The 21-year-old released her rock album, 'Lately I Feel Everything.'
Willow Smith is speaking out against the pushback she received as a Black woman, after releasing her latest rock album, Lately I’ve Been Feeling Everything. In a new interview with Glamour UK, the 21-year-old musician shared her thoughts on the double standard.
“When I wanted to do a rock album, there were a lot of executives that were like, ‘Hmm…’ she tells the publication. “If I had been white, it would’ve been completely fine; but because I’m Black it’s, ‘Well… maybe let’s just not’ – and making it harder than it needs to be.”
She adds, “If I go through that, every single other Black artist is getting the pushback [too].”
Willow shared that being a Black woman in the rock music space and receiving hate is not a surprise -- as she witnessed her mother, Jada Pinkett Smith, go through it as the leader singer of the metal band, Wicked Wisdom.
“Oh, my goodness. She was getting death threats. It was a crazy amount of stuff going on,” the "Meet Me at Our Spot" singer says about her mother’s backlash.
“I remember being like, ‘Yo! People are really upset about this, they’re mad that a Black woman wants to do metal and is in the space,” she says before adding, “Like that was activism.”
The hate that Jada received didn’t discourage Willow. In fact, after witnessing her mother play Ozzfest, the “Transparent Soul” singer said she was inspired to join the rock scene.

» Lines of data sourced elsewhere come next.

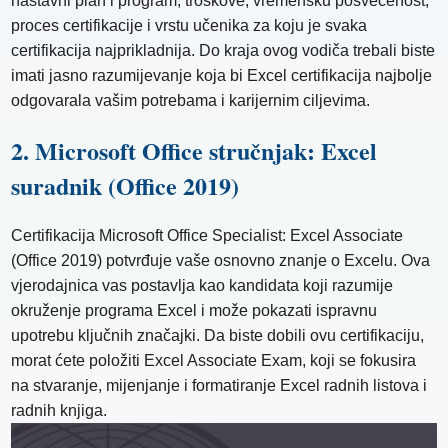
nastavni plan i program, troškove, vremensku posvećenost,
proces certifikacije i vrstu učenika za koju je svaka
certifikacija najprikladnija. Do kraja ovog vodiča trebali biste
imati jasno razumijevanje koja bi Excel certifikacija najbolje
odgovarala vašim potrebama i karijernim ciljevima.
2. Microsoft Office stručnjak: Excel
suradnik (Office 2019)
Certifikacija Microsoft Office Specialist: Excel Associate
(Office 2019) potvrđuje vaše osnovno znanje o Excelu. Ova
vjerodajnica vas postavlja kao kandidata koji razumije
okruženje programa Excel i može pokazati ispravnu
upotrebu ključnih značajki. Da biste dobili ovu certifikaciju,
morat ćete položiti Excel Associate Exam, koji se fokusira
na stvaranje, mijenjanje i formatiranje Excel radnih listova i
radnih knjiga.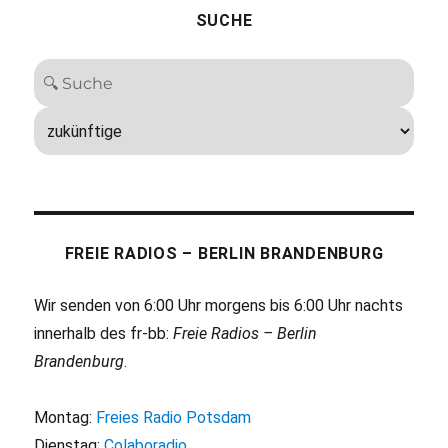
SUCHE
FREIE RADIOS – BERLIN BRANDENBURG
Wir senden von 6:00 Uhr morgens bis 6:00 Uhr nachts
innerhalb des fr-bb:
Freie Radios – Berlin
Brandenburg
.
Montag:
Freies Radio Potsdam
Dienstag:
Colaboradio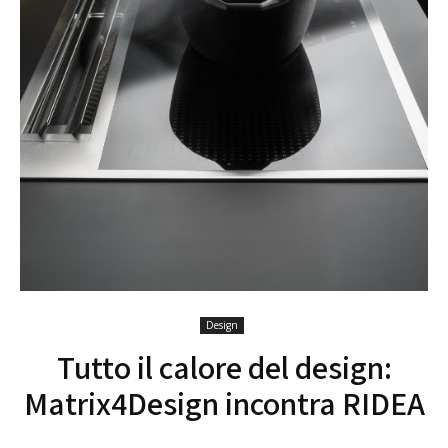
Design
Tutto il calore del design:
Matrix4Design incontra RIDEA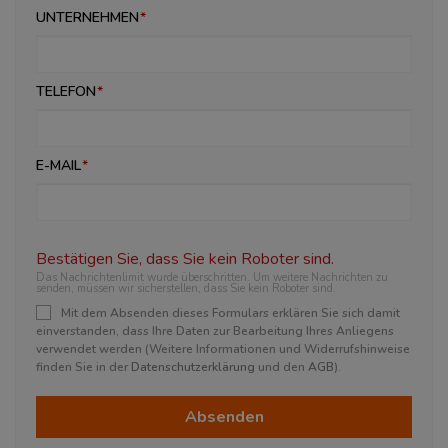
UNTERNEHMEN
TELEFON
E-MAIL
Bestätigen Sie, dass Sie kein Roboter sind.
Das Nachrichtenlimit wurde überschritten. Um weitere Nachrichten zu
senden, müssen wir sicherstellen, dass Sie kein Roboter sind.
Mit dem Absenden dieses Formulars erklären Sie sich damit
einverstanden, dass Ihre Daten zur Bearbeitung Ihres Anliegens
verwendet werden (Weitere Informationen und Widerrufshinweise
finden Sie in der
Datenschutzerklärung
und den
AGB
).
Absenden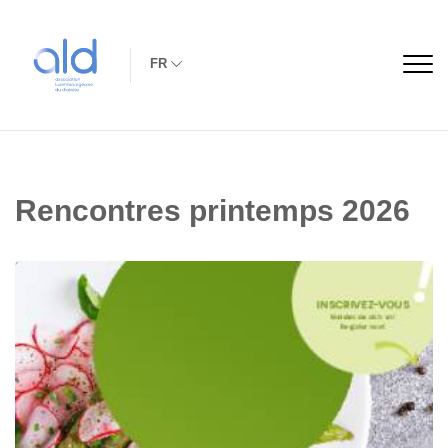
FR
Rencontres printemps 2026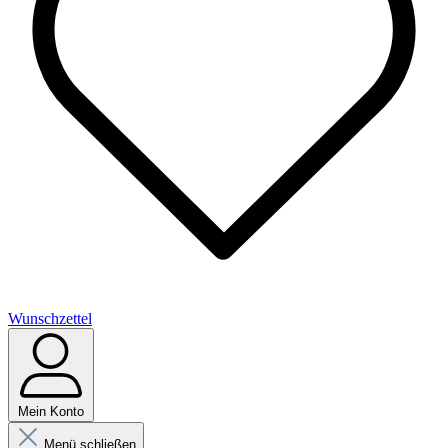
Wunschzettel
Mein Konto
Menü schließen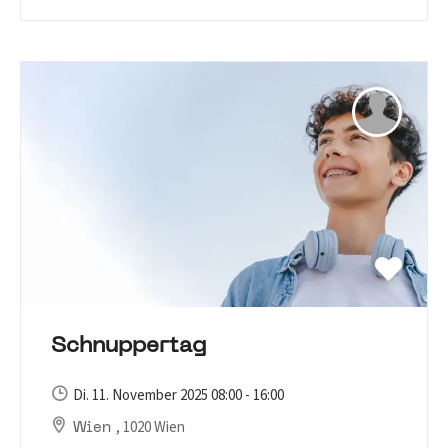
Schnuppertag
Di. 11. November 2025 08:00 - 16:00
, 1020 Wien
Wien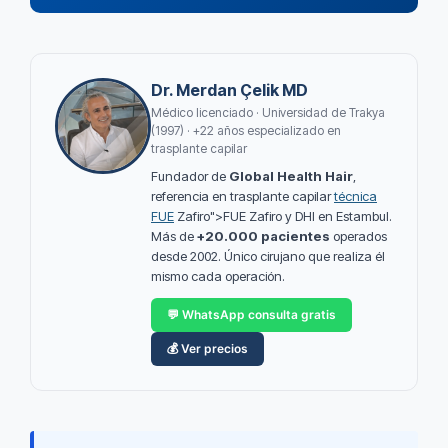
Dr. Merdan Çelik MD
Médico licenciado · Universidad de Trakya
(1997) · +22 años especializado en
trasplante capilar
Fundador de
Global Health Hair
,
referencia en trasplante capilar
técnica
FUE
Zafiro">FUE Zafiro y DHI en Estambul.
Más de
+20.000 pacientes
operados
desde 2002. Único cirujano que realiza él
mismo cada operación.
💬 WhatsApp consulta gratis
💰 Ver precios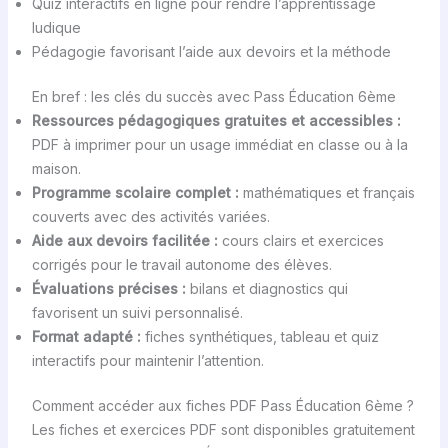
Quiz interactifs en ligne pour rendre l’apprentissage
ludique
Pédagogie favorisant l’aide aux devoirs et la méthode
En bref : les clés du succès avec Pass Éducation 6ème
Ressources pédagogiques gratuites et accessibles :
PDF à imprimer pour un usage immédiat en classe ou à la
maison.
Programme scolaire complet :
mathématiques et français
couverts avec des activités variées.
Aide aux devoirs facilitée :
cours clairs et exercices
corrigés pour le travail autonome des élèves.
Évaluations précises :
bilans et diagnostics qui
favorisent un suivi personnalisé.
Format adapté :
fiches synthétiques, tableau et quiz
interactifs pour maintenir l’attention.
Comment accéder aux fiches PDF Pass Éducation 6ème ?
Les fiches et exercices PDF sont disponibles gratuitement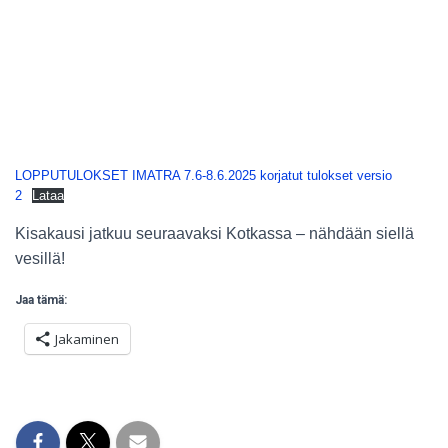
LOPPUTULOKSET IMATRA 7.6-8.6.2025 korjatut tulokset versio
2
Lataa
Kisakausi jatkuu seuraavaksi Kotkassa – nähdään siellä
vesillä!
Jaa tämä:
Jakaminen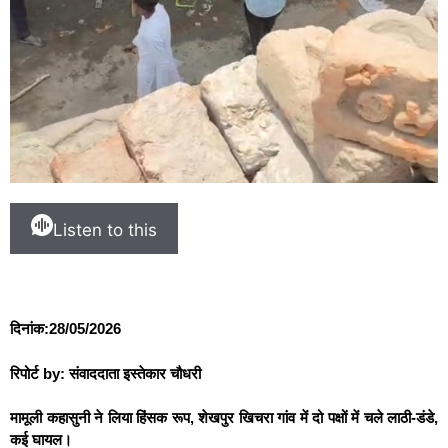
Listen to this
दिनांक:28/05/2026
रिपोर्ट by: संवाददाता इस्तेकार चौधरी
मामूली कहासुनी ने लिया हिंसक रूप, शेखपुर खिचरा गांव में दो पक्षों में चले लाठी-डंडे,
कई घायल।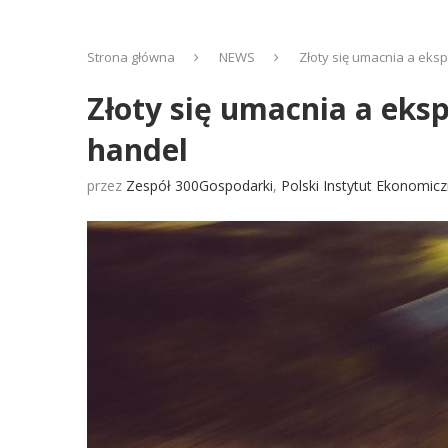
Strona główna
NEWS
Złoty się umacnia a eks
Złoty się umacnia a eks
handel
przez
Zespół 300Gospodarki
,
Polski Instytut Ekonomic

“That was my first experience with music touring. And just watching her as a Black woman in this crazy metal scene. I was like, ‘Hell, yeah!’ I loved it,” she says.
Willow didn’t always perform rock music. But after pushing herself outside of her comfort zone, she was ready to commit.
“I love all different kinds of music, I don’t like to box myself into anything,” she tells the magazine. “I was trained to be an R&B singer so I went in that direction. But I’ve always had a huge affinity for rock music ever since I was just a wee bean.”
The Red Table Talk host urges other Black people to take the same risk saying that the key is for, “People of color, women and all marginalized communities [to] step out of the boxes that society wants to put us in. Not even just in music, but in every part of our lives – that’s the special sauce.”
For Willow, that is part of the way a change in the music industry and Hollywood can be made.
“For a long time, women have been looked at and expected to be in these boxes. It’s up to the people who have been a part of the oppressing, but it’s also up to us to step out of that. That’s scary, and it’s sometimes dangerous,” she says.
“We need to make better spaces for each other and stop expecting other people to make spaces for us," she adds. "We need to start holding our sisters, and start listening to each other the way that we wish other people would.”